Description of the task: What lines in the records include the string "office"? Return each one.

Data for the task:

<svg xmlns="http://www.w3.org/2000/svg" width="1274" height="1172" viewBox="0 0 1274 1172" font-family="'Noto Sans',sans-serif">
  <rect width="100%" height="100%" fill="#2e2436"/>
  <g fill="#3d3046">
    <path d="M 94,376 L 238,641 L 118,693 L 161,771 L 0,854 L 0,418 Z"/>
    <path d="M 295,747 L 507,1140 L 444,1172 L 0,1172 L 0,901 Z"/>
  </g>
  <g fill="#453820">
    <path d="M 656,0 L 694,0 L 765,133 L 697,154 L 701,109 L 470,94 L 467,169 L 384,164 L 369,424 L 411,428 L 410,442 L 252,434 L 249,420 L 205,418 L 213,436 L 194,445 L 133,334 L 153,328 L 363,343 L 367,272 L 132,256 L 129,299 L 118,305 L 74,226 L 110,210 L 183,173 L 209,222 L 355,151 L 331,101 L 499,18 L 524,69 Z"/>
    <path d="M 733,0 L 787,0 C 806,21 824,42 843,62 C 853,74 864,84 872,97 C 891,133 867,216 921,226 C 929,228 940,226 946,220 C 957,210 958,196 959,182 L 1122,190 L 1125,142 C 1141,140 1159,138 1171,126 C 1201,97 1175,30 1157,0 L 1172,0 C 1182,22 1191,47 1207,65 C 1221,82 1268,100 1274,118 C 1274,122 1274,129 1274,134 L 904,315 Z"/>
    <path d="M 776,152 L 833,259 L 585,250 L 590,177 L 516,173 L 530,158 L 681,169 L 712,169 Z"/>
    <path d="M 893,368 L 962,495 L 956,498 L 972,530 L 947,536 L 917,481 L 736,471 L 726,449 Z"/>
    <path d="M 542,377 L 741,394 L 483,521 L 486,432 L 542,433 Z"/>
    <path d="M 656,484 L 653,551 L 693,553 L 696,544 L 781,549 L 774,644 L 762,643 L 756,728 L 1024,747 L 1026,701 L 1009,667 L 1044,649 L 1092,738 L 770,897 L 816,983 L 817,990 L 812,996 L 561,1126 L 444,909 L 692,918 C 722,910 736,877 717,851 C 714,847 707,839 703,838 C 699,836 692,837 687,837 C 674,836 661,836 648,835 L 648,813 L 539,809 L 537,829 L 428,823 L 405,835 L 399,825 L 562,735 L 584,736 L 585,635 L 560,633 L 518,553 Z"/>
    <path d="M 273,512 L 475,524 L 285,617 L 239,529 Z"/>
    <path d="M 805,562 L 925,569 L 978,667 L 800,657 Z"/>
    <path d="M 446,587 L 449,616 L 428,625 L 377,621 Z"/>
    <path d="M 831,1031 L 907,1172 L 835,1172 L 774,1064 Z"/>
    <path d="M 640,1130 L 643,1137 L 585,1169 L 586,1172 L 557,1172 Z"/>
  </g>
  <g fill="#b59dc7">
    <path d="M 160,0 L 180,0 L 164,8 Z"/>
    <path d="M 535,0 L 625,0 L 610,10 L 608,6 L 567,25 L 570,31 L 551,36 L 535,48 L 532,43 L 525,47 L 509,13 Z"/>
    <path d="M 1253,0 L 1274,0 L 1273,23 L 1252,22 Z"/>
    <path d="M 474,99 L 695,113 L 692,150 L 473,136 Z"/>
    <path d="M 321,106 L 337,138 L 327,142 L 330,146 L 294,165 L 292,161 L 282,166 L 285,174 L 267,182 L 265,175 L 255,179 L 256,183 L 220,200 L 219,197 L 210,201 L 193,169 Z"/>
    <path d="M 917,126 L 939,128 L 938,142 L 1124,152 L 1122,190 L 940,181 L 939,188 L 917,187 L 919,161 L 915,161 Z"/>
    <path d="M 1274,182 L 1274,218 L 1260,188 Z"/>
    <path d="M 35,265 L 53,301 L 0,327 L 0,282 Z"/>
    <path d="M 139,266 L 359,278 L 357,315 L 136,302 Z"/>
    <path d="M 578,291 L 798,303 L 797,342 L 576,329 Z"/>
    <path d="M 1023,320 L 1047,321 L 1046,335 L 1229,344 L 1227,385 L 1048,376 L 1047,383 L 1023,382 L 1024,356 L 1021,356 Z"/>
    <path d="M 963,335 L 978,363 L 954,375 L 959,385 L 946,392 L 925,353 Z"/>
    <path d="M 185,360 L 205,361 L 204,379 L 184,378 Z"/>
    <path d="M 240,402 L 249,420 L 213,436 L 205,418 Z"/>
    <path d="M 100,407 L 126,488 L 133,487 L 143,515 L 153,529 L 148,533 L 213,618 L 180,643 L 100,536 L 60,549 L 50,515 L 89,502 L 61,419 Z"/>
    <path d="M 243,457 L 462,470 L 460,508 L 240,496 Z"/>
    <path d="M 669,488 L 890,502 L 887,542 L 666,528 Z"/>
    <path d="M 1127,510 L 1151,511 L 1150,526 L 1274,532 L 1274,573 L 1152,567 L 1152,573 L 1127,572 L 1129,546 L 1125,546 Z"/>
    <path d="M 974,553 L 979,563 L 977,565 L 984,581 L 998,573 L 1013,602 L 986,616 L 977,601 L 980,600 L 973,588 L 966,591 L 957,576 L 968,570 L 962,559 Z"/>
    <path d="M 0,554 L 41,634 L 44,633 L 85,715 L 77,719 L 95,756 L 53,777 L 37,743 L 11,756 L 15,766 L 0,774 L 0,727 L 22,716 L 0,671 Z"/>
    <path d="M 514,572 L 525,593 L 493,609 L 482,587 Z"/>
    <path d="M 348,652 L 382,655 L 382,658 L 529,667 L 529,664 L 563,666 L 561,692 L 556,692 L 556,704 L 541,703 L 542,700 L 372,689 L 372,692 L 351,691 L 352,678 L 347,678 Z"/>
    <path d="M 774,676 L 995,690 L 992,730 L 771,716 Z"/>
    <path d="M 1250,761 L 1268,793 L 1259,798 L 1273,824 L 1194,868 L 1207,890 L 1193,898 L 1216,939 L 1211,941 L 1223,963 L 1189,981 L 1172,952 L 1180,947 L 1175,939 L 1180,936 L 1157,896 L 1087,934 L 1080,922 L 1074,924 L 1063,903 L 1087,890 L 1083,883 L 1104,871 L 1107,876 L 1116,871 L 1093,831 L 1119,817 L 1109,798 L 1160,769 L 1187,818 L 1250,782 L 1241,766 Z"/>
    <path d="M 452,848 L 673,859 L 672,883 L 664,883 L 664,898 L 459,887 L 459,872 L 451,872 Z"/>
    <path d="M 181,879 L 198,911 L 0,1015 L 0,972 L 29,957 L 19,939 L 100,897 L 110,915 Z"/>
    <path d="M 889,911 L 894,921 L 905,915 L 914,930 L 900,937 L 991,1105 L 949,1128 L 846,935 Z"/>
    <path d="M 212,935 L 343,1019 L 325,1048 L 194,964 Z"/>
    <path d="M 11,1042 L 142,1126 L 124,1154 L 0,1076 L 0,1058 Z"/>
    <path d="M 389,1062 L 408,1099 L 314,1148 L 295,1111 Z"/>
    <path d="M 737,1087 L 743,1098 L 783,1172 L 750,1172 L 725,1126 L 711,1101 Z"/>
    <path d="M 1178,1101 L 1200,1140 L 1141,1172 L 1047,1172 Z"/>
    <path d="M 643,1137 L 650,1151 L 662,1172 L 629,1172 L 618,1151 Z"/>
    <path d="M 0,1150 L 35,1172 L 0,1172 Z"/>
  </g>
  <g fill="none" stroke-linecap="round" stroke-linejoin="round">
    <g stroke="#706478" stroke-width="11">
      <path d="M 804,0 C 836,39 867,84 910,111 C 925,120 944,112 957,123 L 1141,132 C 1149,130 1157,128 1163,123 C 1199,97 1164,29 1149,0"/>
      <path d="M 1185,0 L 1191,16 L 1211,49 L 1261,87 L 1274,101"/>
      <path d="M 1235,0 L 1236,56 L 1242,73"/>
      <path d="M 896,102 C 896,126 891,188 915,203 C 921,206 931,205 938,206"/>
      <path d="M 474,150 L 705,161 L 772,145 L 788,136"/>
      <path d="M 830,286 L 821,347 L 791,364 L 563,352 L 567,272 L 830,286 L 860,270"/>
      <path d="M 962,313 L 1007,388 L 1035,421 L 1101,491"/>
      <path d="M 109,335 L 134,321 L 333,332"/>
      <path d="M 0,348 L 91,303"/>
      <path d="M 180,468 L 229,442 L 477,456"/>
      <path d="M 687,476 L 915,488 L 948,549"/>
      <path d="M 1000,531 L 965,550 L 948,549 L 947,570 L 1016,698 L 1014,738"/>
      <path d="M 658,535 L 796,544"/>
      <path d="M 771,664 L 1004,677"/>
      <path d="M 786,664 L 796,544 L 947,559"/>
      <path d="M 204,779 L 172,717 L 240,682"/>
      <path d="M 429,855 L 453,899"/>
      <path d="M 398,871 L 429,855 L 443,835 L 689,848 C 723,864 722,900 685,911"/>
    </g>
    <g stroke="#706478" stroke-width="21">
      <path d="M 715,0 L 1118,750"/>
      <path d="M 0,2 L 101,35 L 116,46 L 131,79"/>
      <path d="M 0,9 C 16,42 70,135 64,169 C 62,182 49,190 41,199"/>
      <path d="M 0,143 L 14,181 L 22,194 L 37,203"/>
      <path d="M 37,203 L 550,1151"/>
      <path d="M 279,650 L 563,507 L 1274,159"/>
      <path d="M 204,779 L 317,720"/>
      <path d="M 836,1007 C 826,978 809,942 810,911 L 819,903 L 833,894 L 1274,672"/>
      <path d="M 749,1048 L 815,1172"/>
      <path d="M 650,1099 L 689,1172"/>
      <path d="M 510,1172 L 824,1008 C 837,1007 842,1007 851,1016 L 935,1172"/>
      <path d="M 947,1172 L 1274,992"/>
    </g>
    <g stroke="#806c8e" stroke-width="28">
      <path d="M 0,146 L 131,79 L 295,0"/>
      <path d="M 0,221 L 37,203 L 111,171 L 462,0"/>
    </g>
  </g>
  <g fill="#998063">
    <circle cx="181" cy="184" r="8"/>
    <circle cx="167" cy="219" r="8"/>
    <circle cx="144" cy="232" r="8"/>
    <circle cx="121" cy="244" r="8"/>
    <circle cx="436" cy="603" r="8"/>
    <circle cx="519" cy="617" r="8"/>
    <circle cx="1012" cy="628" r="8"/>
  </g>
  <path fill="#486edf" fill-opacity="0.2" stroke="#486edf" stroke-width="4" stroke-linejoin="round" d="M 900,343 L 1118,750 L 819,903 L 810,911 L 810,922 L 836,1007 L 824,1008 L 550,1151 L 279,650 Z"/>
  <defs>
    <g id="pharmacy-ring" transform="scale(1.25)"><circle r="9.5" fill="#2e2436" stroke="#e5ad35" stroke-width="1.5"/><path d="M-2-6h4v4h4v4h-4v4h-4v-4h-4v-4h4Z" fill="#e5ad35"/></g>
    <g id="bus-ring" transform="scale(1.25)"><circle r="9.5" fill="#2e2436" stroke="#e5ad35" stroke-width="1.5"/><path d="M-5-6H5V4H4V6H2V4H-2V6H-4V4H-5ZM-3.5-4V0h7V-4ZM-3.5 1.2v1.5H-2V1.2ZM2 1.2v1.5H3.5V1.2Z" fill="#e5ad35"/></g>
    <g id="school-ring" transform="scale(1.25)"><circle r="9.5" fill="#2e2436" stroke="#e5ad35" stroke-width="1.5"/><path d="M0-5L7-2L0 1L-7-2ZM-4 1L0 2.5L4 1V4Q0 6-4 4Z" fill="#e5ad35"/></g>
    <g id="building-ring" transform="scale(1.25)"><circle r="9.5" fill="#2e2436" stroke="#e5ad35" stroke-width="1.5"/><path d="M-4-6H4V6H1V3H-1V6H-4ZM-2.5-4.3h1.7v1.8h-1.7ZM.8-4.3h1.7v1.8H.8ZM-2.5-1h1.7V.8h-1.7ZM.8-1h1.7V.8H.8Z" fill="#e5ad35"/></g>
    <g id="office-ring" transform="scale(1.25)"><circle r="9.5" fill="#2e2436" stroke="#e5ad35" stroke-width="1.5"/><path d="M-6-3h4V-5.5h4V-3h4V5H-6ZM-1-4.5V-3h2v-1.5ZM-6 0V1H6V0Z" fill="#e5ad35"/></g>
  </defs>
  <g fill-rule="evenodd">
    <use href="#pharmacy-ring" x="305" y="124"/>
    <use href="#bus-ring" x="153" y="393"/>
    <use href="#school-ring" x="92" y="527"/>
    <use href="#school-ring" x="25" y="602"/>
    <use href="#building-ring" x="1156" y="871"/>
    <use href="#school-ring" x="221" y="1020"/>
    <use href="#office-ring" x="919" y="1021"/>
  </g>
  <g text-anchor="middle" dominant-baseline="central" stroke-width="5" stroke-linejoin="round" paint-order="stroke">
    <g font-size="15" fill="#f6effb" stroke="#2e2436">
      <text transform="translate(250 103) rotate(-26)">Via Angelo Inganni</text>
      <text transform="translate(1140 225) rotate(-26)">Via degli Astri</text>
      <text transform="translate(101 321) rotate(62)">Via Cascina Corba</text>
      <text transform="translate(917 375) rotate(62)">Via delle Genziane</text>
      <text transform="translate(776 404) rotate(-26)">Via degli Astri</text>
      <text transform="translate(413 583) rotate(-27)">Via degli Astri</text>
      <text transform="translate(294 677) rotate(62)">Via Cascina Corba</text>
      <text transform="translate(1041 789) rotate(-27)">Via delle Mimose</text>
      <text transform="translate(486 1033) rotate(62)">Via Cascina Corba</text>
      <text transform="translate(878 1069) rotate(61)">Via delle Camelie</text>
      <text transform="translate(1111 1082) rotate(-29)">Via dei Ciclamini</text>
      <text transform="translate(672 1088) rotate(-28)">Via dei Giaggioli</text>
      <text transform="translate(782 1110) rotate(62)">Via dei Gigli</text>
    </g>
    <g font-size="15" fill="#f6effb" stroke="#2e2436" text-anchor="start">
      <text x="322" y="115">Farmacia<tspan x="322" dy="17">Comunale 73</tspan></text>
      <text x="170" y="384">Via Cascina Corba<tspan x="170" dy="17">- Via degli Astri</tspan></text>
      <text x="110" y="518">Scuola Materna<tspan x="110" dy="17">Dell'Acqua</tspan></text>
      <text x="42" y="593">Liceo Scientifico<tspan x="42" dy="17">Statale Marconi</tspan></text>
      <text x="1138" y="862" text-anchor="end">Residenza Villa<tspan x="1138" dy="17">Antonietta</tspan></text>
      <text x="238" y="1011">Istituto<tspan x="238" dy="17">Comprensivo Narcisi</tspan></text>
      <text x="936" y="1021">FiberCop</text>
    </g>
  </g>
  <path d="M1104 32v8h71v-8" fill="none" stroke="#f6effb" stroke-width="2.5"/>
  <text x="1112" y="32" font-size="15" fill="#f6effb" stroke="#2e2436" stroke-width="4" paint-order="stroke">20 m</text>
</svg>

Written solution:
    <g id="office-ring" transform="scale(1.25)"><circle r="9.5" fill="#2e2436" stroke="#e5ad35" stroke-width="1.5"/><path d="M-6-3h4V-5.5h4V-3h4V5H-6ZM-1-4.5V-3h2v-1.5ZM-6 0V1H6V0Z" fill="#e5ad35"/></g>
    <use href="#office-ring" x="919" y="1021"/>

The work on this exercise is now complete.